▶ _PROBLEM DETAILS_:
Based on the listing below, report how many lines contain the word "Confidential". Nothing but the number, please.

########

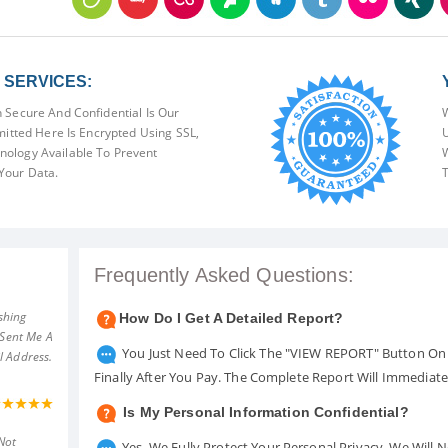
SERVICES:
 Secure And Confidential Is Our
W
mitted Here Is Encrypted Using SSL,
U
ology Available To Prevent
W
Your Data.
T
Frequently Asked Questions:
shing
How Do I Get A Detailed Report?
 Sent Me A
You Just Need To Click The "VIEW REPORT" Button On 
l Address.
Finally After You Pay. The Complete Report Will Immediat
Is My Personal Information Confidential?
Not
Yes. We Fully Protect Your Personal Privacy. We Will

########

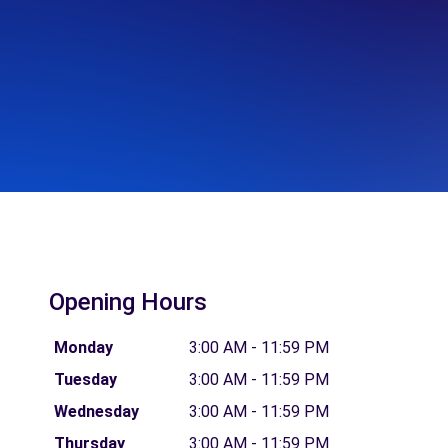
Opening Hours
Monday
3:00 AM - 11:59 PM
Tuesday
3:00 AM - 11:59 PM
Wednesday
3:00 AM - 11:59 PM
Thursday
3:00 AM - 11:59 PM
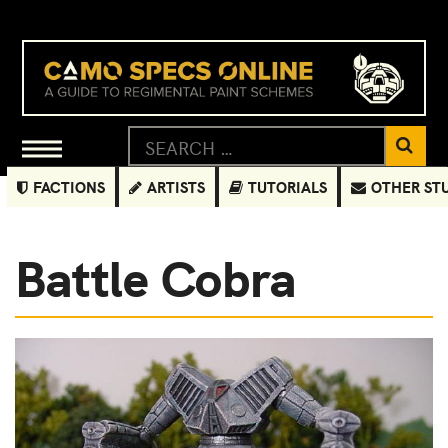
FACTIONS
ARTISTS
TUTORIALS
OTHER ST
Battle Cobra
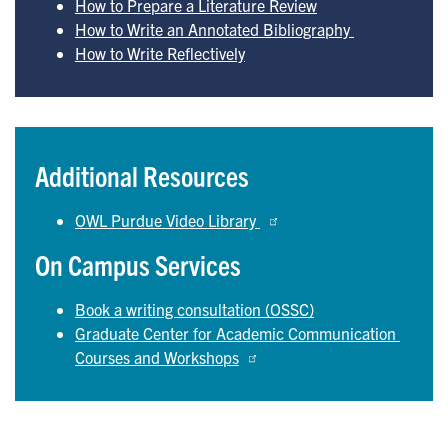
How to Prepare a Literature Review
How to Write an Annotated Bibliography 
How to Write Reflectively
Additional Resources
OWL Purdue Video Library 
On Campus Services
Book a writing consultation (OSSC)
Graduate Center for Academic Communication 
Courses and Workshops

########

▶ _RESULT OF THIS TASK_:
2